Saturday, June 8, 2013

Reconciliation...


Something crucial and wonderful and holy and sweet and salty between a man and a woman sickened and withered and died, without public mourning or witness or ritual, without communal attention and respect. It dies shivering the souls of the formerly married and their children and their friends, and the Church has nothing to say, turns and looks away, frowns and castigates, and everyone shuffles forward into the muddled future, trying to repair their shattered hearts, their shattered dreams, their shattered hopes. Maybe there should be a sacrament for the end of a relationship. Maybe we should gather as a people to witness and mourn the death of love, dreams, hearts and hopes. Maybe we should create a ritual by which we honor their brave attempt, and formally conclude their failed endeavor. 
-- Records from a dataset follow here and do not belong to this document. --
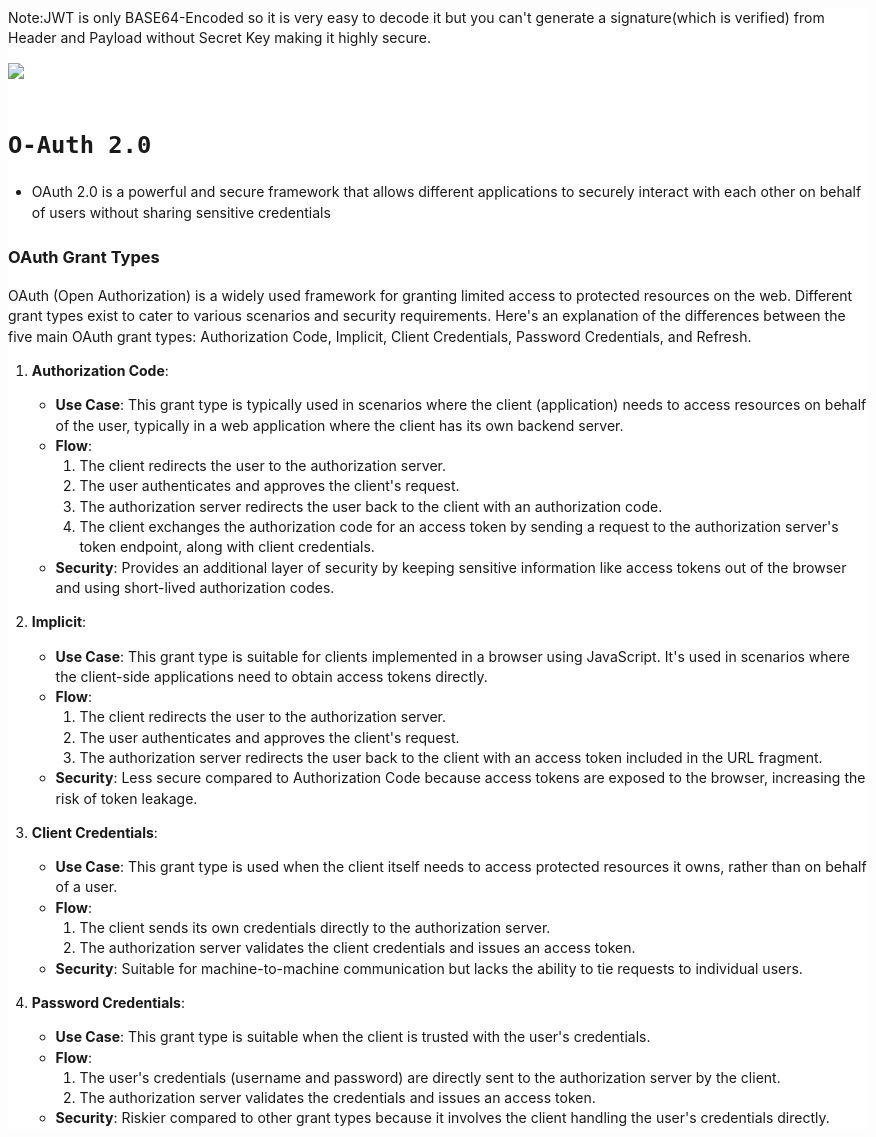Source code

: Note:JWT is only BASE64-Encoded so it is very easy to decode it but you can't generate a signature(which is verified) from Header and Payload without Secret Key making it highly secure.

![](https://firebasestorage.googleapis.com/v0/b/boom-b9a18.appspot.com/o/jwt.png?alt=media&token=97c23079-8c8a-474b-a0f6-a91e4d1e0c7a)

# `O-Auth 2.0`

- OAuth 2.0 is a powerful and secure framework that allows different applications to securely interact with each other on behalf of users without sharing sensitive credentials

### OAuth Grant Types

OAuth (Open Authorization) is a widely used framework for granting limited access to protected resources on the web. Different grant types exist to cater to various scenarios and security requirements. Here's an explanation of the differences between the five main OAuth grant types: Authorization Code, Implicit, Client Credentials, Password Credentials, and Refresh.

1. **Authorization Code**:
   - **Use Case**: This grant type is typically used in scenarios where the client (application) needs to access resources on behalf of the user, typically in a web application where the client has its own backend server.
   - **Flow**: 
     1. The client redirects the user to the authorization server.
     2. The user authenticates and approves the client's request.
     3. The authorization server redirects the user back to the client with an authorization code.
     4. The client exchanges the authorization code for an access token by sending a request to the authorization server's token endpoint, along with client credentials.
   - **Security**: Provides an additional layer of security by keeping sensitive information like access tokens out of the browser and using short-lived authorization codes.

2. **Implicit**:
   - **Use Case**: This grant type is suitable for clients implemented in a browser using JavaScript. It's used in scenarios where the client-side applications need to obtain access tokens directly.
   - **Flow**:
     1. The client redirects the user to the authorization server.
     2. The user authenticates and approves the client's request.
     3. The authorization server redirects the user back to the client with an access token included in the URL fragment.
   - **Security**: Less secure compared to Authorization Code because access tokens are exposed to the browser, increasing the risk of token leakage.

3. **Client Credentials**:
   - **Use Case**: This grant type is used when the client itself needs to access protected resources it owns, rather than on behalf of a user.
   - **Flow**:
     1. The client sends its own credentials directly to the authorization server.
     2. The authorization server validates the client credentials and issues an access token.
   - **Security**: Suitable for machine-to-machine communication but lacks the ability to tie requests to individual users.

4. **Password Credentials**:
   - **Use Case**: This grant type is suitable when the client is trusted with the user's credentials.
   - **Flow**:
     1. The user's credentials (username and password) are directly sent to the authorization server by the client.
     2. The authorization server validates the credentials and issues an access token.
   - **Security**: Riskier compared to other grant types because it involves the client handling the user's credentials directly.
Here in the west cultures are more tolerant of divorce than of infidelity. Because divorce basically says, you hurt me, I am wounded, and therefore I will dissolve our relationship. And the relationship is seen primarily as one between two individuals. The more traditional you go, the more people’s sense of self is embedded within a larger network of connections. And therefore to dissolve the marriage is not something that you are just doing to the two of you, you’re doing it to your children, to your parents, to your larger network. And it’s in the name of that network that sometimes you will keep things together.

Relationships are attachment bonds and they do not break or snap cleanly. They tear apart like sinews of flesh and bone, sometimes abruptly and sometimes slowly with the whimper of long neglect (if attachment link broken).

Reconciliation is future oriented, it is more of about going forward than about changing the past. It accepts there will be different versions of past events and a lot of prior upset as a result. Most of all, reconciliation accepts that some hurts cannot be undone.

Reconciliation is a lot of work, it requires a great amount of time, patience and tolerance. It is as fragile as our hearts. It takes time to open up and to let our guards down, to risk trusting again.  It can be fraught with setbacks with both parties acting hypersensitivity to the other, looking for clues to justify an ongoing lack of trust. And if other people are involved, they might hamper the process further. 

If reconciliation is our goal, then we have to be willing to do whatever it takes. We have to be able to say 'if there is a problem, I am willing to deal with it' rather than 'if there is a problem, I will just give up and try something else.' Relationships *marriage, friendship, courtship  etc.* need a lot of work. They aren't always fun, and t everything.

Sometimes, we may go through patches where we are unwilling to change, or finding it hard to forgive. But love is an incredibly powerful force for inviting change, and unconditional love in these circumstances can often lead to healing and reconciliation. 

Being part of a couple in a relationship is about what is best for us rather than what is best for me. It is about couple helping each other to overcome their mutual challenges and shortcomings. It is not about beating each others up while we are down on our luck. It is about picking each other up and about cheering for one another.